Selon les prévisions, DENKY envisage de transformer chaque année : 500 tonnes de maïs ; 5 000 tonnes de sucre ; 300 tonnes de plantains et de pommes de terre ; 200 tonnes de fruits ; 200 tonnes de viande de porc. Le projet va générer 150 emplois directs et 200 emplois indirects. L’idée est de soutenir et de développer l’agriculture locale en encourageant des initiatives d’extension chez les agriculteurs locaux déjà actifs.

DENKY envisage également de fédérer les différents acteurs présents sur les chaines de valeurs des matières premières ciblées, pour garantir un fonctionnement régulier, et bien portant de ces différentes branches.

La cérémonie d’ouverture prévue vendredi 26 juin 2026 a pour objectif d’informer les acteurs du secteur agroindustriel de l’entrée d’une nouvelle unité dans la famille des transformations, présenter au gouvernement la réalisation d’un projet pour lequel ils ont été sollicités et présenter la vision qui fonde et accompagne cette réalisation.

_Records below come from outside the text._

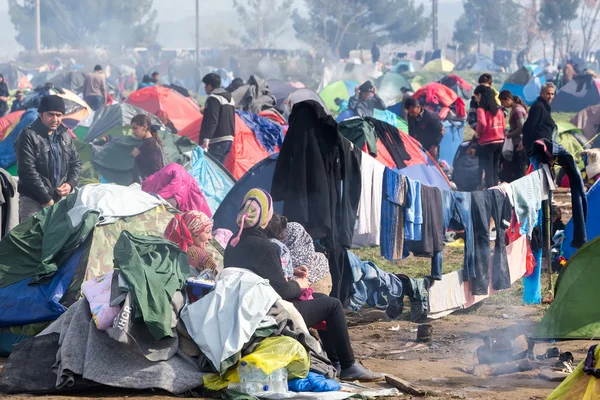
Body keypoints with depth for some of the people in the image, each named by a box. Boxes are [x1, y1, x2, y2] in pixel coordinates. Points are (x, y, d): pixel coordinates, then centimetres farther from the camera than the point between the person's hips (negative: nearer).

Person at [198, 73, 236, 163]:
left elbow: (212, 121, -21)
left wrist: (206, 139, -25)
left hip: (217, 142, -10)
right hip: (229, 139, 10)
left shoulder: (213, 99, -11)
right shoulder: (230, 98, 19)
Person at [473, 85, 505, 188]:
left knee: (488, 171, -2)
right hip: (500, 141, 7)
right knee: (495, 170, 15)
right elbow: (503, 126, 12)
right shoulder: (498, 109, 10)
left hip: (487, 142, -6)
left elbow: (482, 123, -25)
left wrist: (478, 132, -8)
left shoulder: (481, 109, -11)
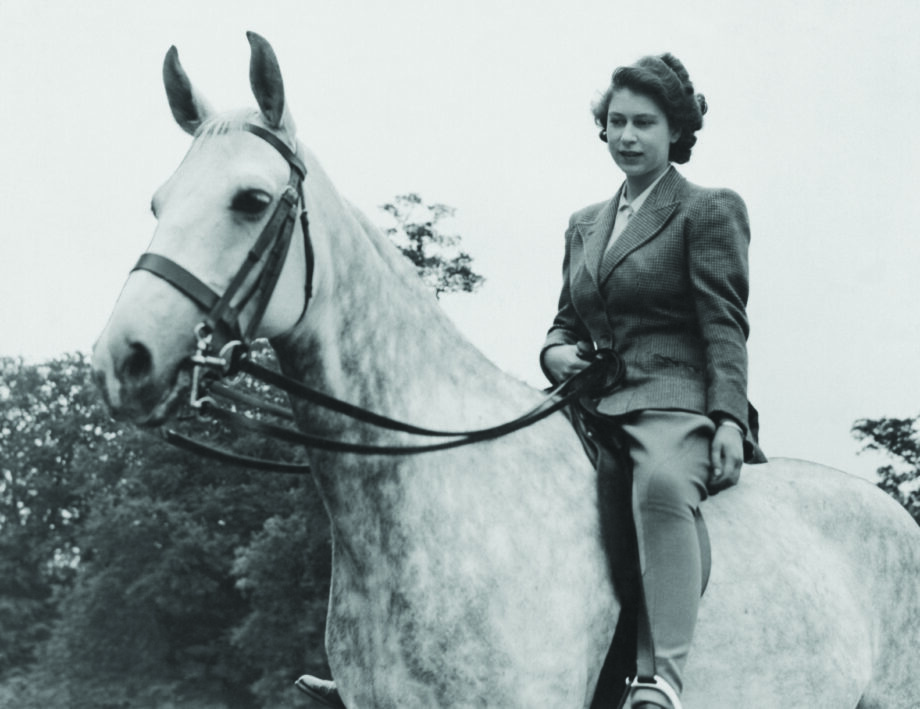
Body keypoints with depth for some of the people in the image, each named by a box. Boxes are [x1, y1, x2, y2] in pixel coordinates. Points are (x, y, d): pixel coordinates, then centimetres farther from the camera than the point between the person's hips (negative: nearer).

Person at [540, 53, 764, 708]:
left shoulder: (710, 212, 4)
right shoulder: (584, 224, 23)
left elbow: (724, 326, -4)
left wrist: (730, 418, -17)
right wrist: (556, 353, 5)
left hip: (677, 403, -7)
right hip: (598, 409, 7)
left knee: (661, 484, -38)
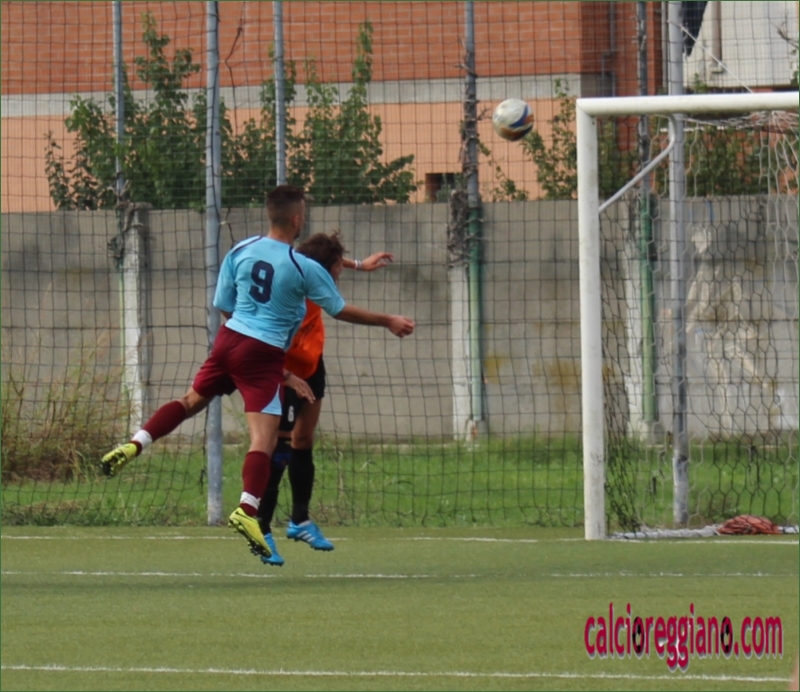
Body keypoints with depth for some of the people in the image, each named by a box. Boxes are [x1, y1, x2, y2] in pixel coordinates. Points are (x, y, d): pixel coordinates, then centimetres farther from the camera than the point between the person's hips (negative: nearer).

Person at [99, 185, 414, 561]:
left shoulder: (240, 251, 3)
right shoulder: (304, 268, -11)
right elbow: (341, 311, 1)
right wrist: (387, 321, 16)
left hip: (230, 338, 5)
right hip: (264, 355, -5)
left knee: (192, 398, 23)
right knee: (264, 436, -8)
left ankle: (134, 445, 10)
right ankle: (247, 510, -20)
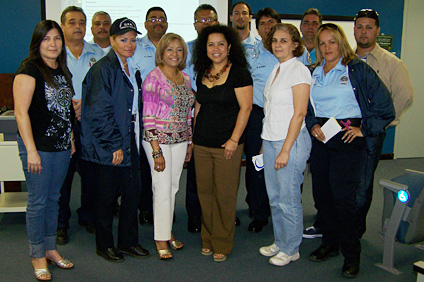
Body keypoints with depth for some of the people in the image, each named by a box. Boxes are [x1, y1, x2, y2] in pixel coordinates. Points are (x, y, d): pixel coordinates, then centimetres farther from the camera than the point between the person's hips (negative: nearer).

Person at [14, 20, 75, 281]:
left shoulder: (63, 70, 13)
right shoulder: (29, 69, -10)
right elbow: (21, 111, -15)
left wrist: (71, 138, 16)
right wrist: (31, 150, -19)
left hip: (62, 146, 7)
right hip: (38, 146, -7)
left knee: (53, 198, 15)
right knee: (37, 202, 2)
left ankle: (51, 248, 28)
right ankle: (38, 256, 16)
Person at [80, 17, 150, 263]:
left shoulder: (133, 69, 12)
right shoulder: (103, 69, -12)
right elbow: (100, 112, -18)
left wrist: (136, 138, 13)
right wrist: (115, 144, -18)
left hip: (129, 143, 7)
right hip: (107, 145, -7)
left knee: (133, 192, 10)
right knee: (106, 196, 6)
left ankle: (128, 241, 26)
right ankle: (104, 245, 22)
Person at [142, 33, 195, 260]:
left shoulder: (185, 78, 10)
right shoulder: (154, 78, -10)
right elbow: (148, 117, -13)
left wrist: (190, 143, 13)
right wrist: (156, 151, -17)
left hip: (180, 140, 6)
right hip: (159, 140, -6)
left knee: (173, 187, 12)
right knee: (163, 188, -1)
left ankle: (167, 231, 27)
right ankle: (161, 239, 13)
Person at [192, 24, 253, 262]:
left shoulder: (239, 73, -6)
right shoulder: (203, 73, 12)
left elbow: (245, 107, -10)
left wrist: (234, 139, -15)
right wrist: (192, 135, 14)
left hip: (227, 145, -5)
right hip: (201, 144, 6)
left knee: (225, 195, 2)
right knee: (205, 193, 11)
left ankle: (223, 245, 17)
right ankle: (208, 239, 26)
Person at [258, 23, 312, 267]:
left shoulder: (299, 70, -12)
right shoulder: (277, 69, 13)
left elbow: (299, 113, -17)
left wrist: (285, 150, -19)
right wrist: (267, 143, 16)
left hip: (291, 140, -8)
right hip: (271, 139, 8)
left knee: (288, 199, 1)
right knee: (275, 197, 14)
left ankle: (291, 249, 18)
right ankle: (280, 243, 30)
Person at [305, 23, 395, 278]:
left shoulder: (357, 69, -3)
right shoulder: (313, 73, 13)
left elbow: (384, 103, -5)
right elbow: (306, 107, 20)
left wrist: (365, 128, -8)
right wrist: (312, 125, 3)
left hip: (348, 138, -5)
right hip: (320, 139, 5)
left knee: (343, 196, -8)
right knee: (321, 193, 8)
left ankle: (352, 254, 8)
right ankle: (330, 243, 27)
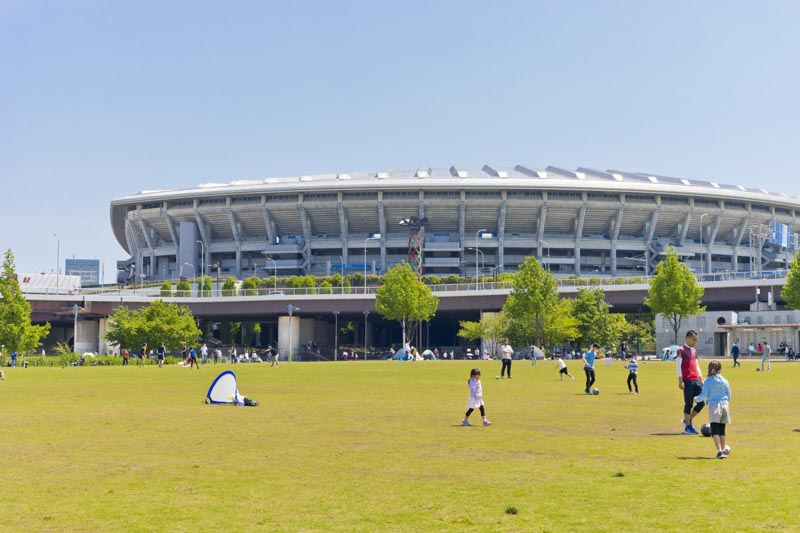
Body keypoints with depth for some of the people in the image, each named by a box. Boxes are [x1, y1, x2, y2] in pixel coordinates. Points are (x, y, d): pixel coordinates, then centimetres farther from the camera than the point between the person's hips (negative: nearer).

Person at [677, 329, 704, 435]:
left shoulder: (694, 351, 19)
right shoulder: (681, 350, -5)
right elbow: (678, 365, -9)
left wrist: (701, 380, 18)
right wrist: (680, 381, -15)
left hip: (696, 380, 7)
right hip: (687, 381, -7)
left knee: (701, 403, 2)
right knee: (689, 403, -4)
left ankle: (688, 420, 19)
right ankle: (687, 427, 3)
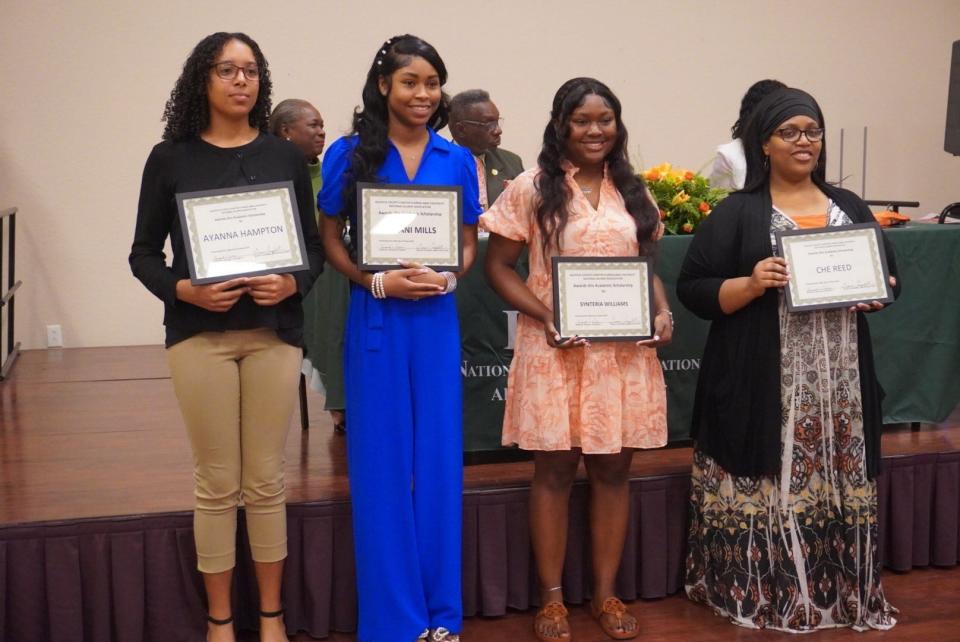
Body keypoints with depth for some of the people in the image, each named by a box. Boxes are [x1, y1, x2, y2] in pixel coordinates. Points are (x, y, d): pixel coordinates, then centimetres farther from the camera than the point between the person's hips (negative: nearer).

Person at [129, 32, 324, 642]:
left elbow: (315, 246, 8)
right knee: (217, 483, 4)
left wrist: (293, 284, -12)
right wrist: (183, 289, -14)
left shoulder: (284, 155, 6)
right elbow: (144, 252, 4)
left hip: (274, 331, 1)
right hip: (200, 333, -1)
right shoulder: (170, 158, 3)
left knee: (266, 481, 7)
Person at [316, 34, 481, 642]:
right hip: (376, 321, -2)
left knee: (438, 459, 7)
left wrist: (447, 278, -11)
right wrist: (379, 282, -15)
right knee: (382, 461, 3)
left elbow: (469, 244, 10)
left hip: (437, 319, 2)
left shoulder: (458, 160, 6)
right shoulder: (350, 154, 0)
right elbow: (331, 239, 1)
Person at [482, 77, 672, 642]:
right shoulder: (532, 188, -1)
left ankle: (607, 593, 22)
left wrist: (663, 312, -2)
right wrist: (545, 316, -15)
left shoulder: (634, 193, 12)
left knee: (614, 469, 8)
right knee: (555, 470, 3)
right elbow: (499, 267, -2)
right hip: (557, 349, -3)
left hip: (625, 351, 4)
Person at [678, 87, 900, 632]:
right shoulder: (737, 212, 0)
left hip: (840, 386, 4)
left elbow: (891, 275, 17)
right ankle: (757, 595, 13)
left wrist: (877, 294, -5)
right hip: (761, 388, -4)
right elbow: (693, 289, -4)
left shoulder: (851, 208, 13)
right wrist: (751, 285, -20)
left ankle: (840, 594, 23)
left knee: (838, 487, 8)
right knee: (765, 488, -2)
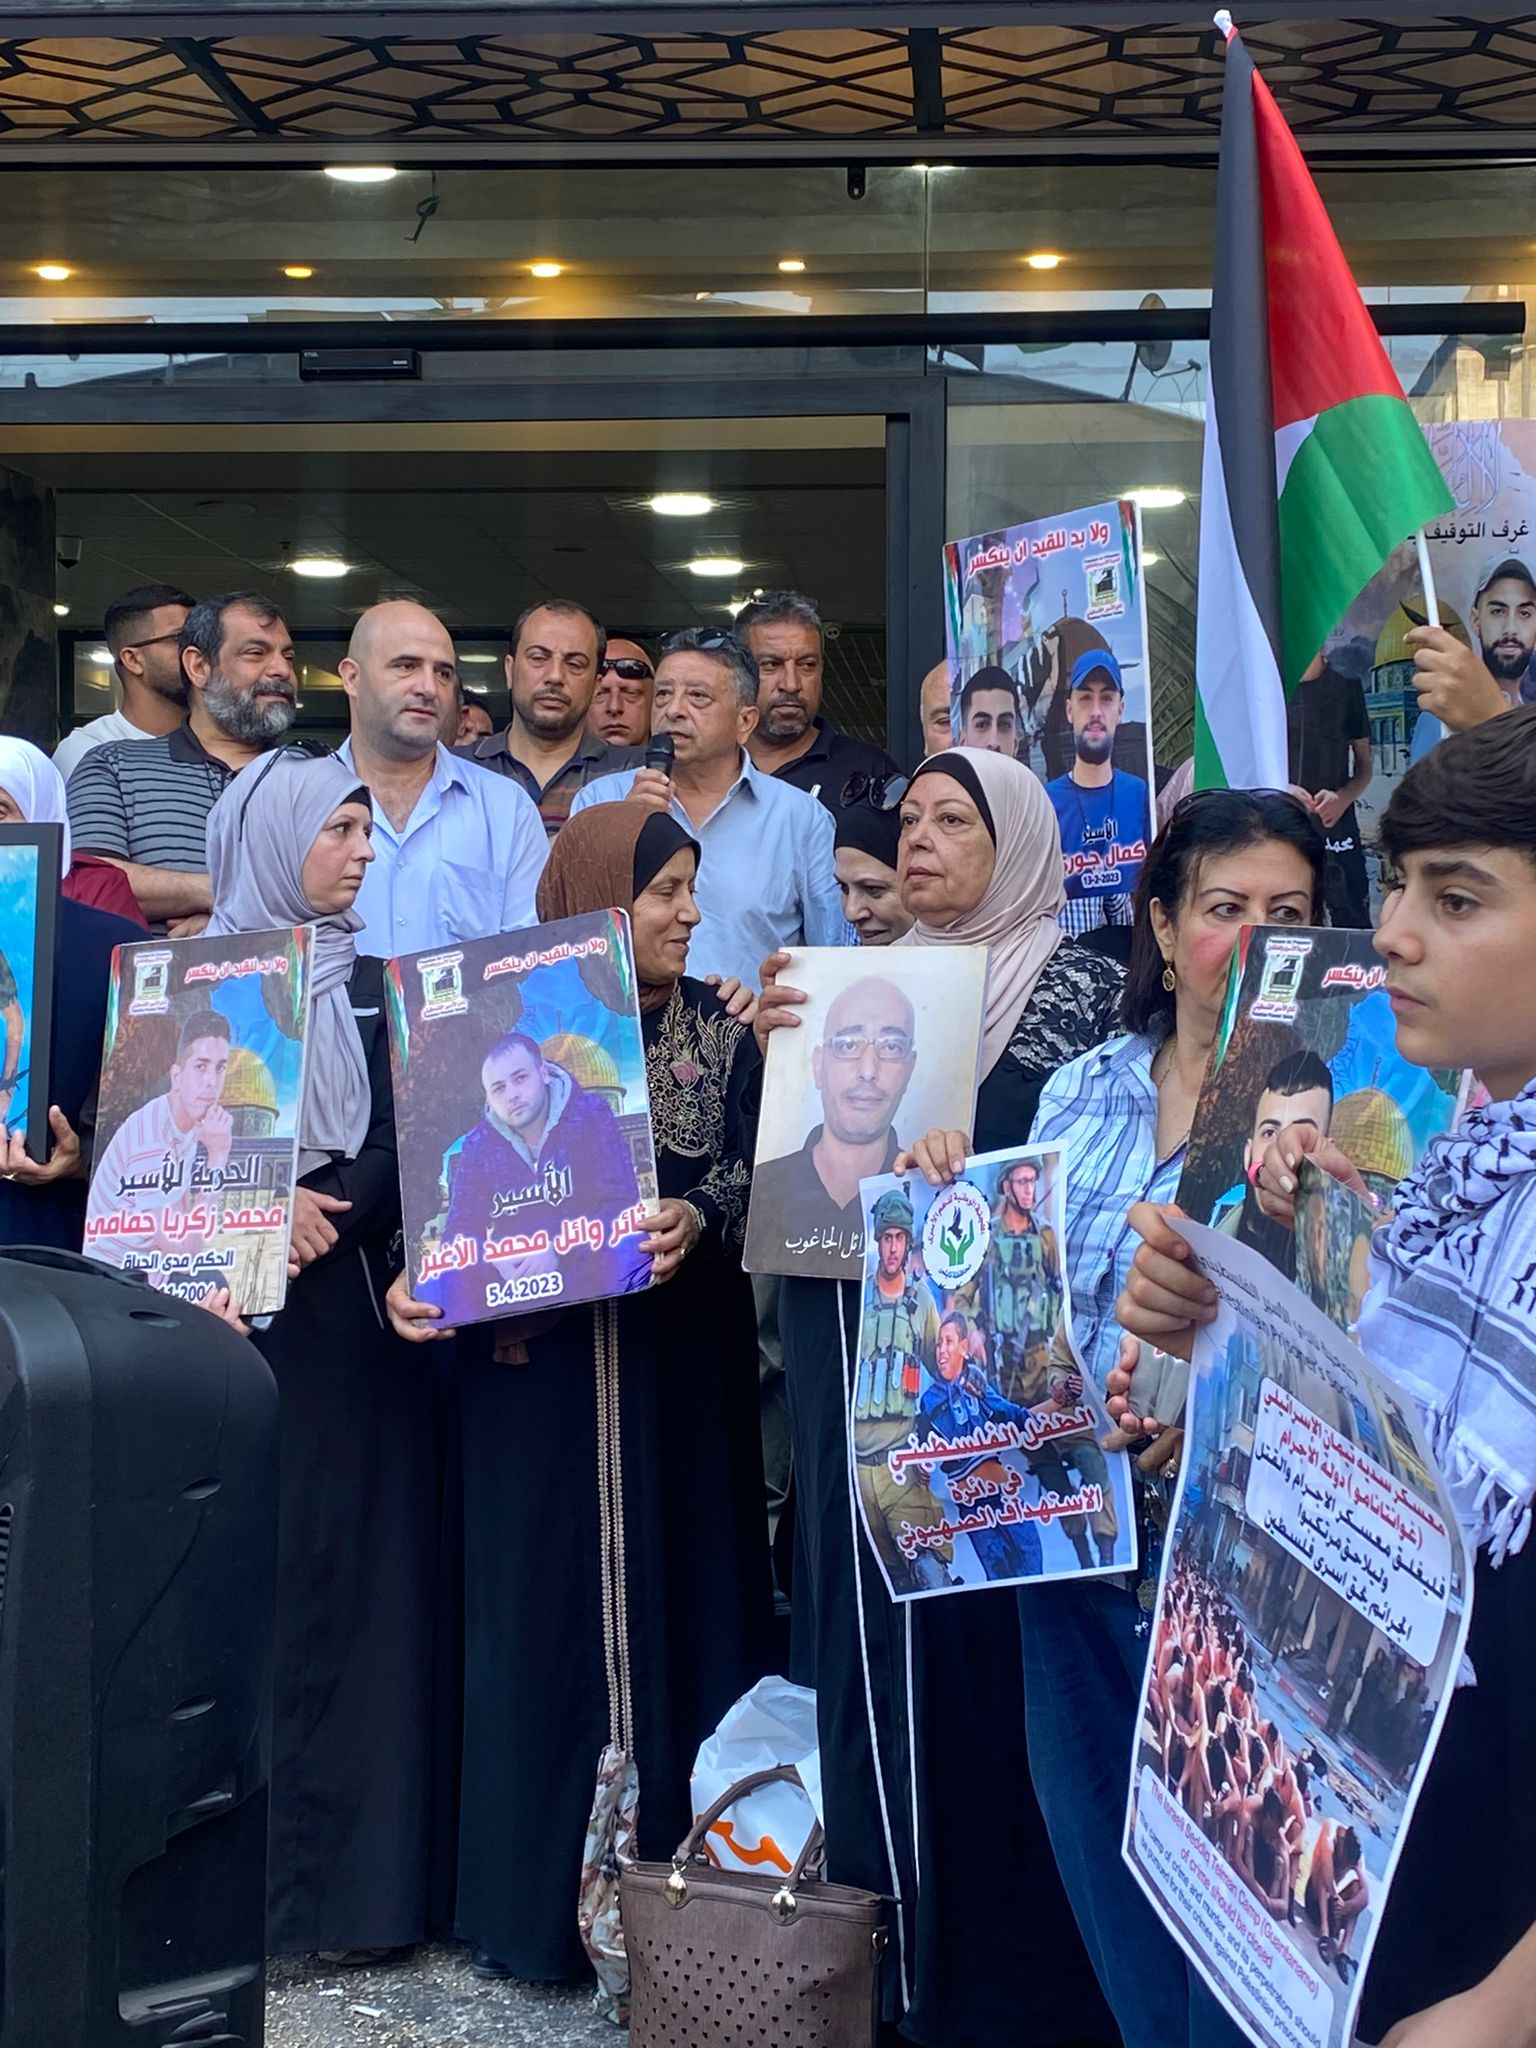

Cet ouvrage vient répondre à la désormais traditionnelle problématique de l’import substitution, en proposant des produits issus des terres camerounaises, sous des aboutissements qui tutoient valablement l’offre étrangère.

Portrait

LISETTE CLAUDIA TAME SOUMEDJONG, CEO d’Africa Processing Company SA.

Lisette Claudia Tame est à la tête d’African Processing Company, la quatrième usine de transformation de cacao au Cameroun. Elle a su imposer sa marque de chocolats haut de gamme, Ca’Oly , symbole d’innovation, de qualité et de respect de l’environnement.

Son parcours est marqué par la détermination et la résilience. Après plusieurs années passées en Europe, elle fait le choix de revenir au pays pour y investir et bâtir un projet porteur de sens. Un pari réussi : son entreprise génère aujourd’hui un chiffre d’affaires de plus d’un milliard de FCFA et a permis la création de près de 200 emplois directs et indirects.

En janvier 2025, elle inaugure une usine de transformation de cacao à Okoa Maria, près de Mbankomo. Dotée d’une capacité de broyage annuelle de 4 000 tonnes, cette installation place APC SA parmi les cinq principaux acteurs nationaux du secteur, rivalisant désormais avec des poids lourds tels que Sic Cacaos et Chococam.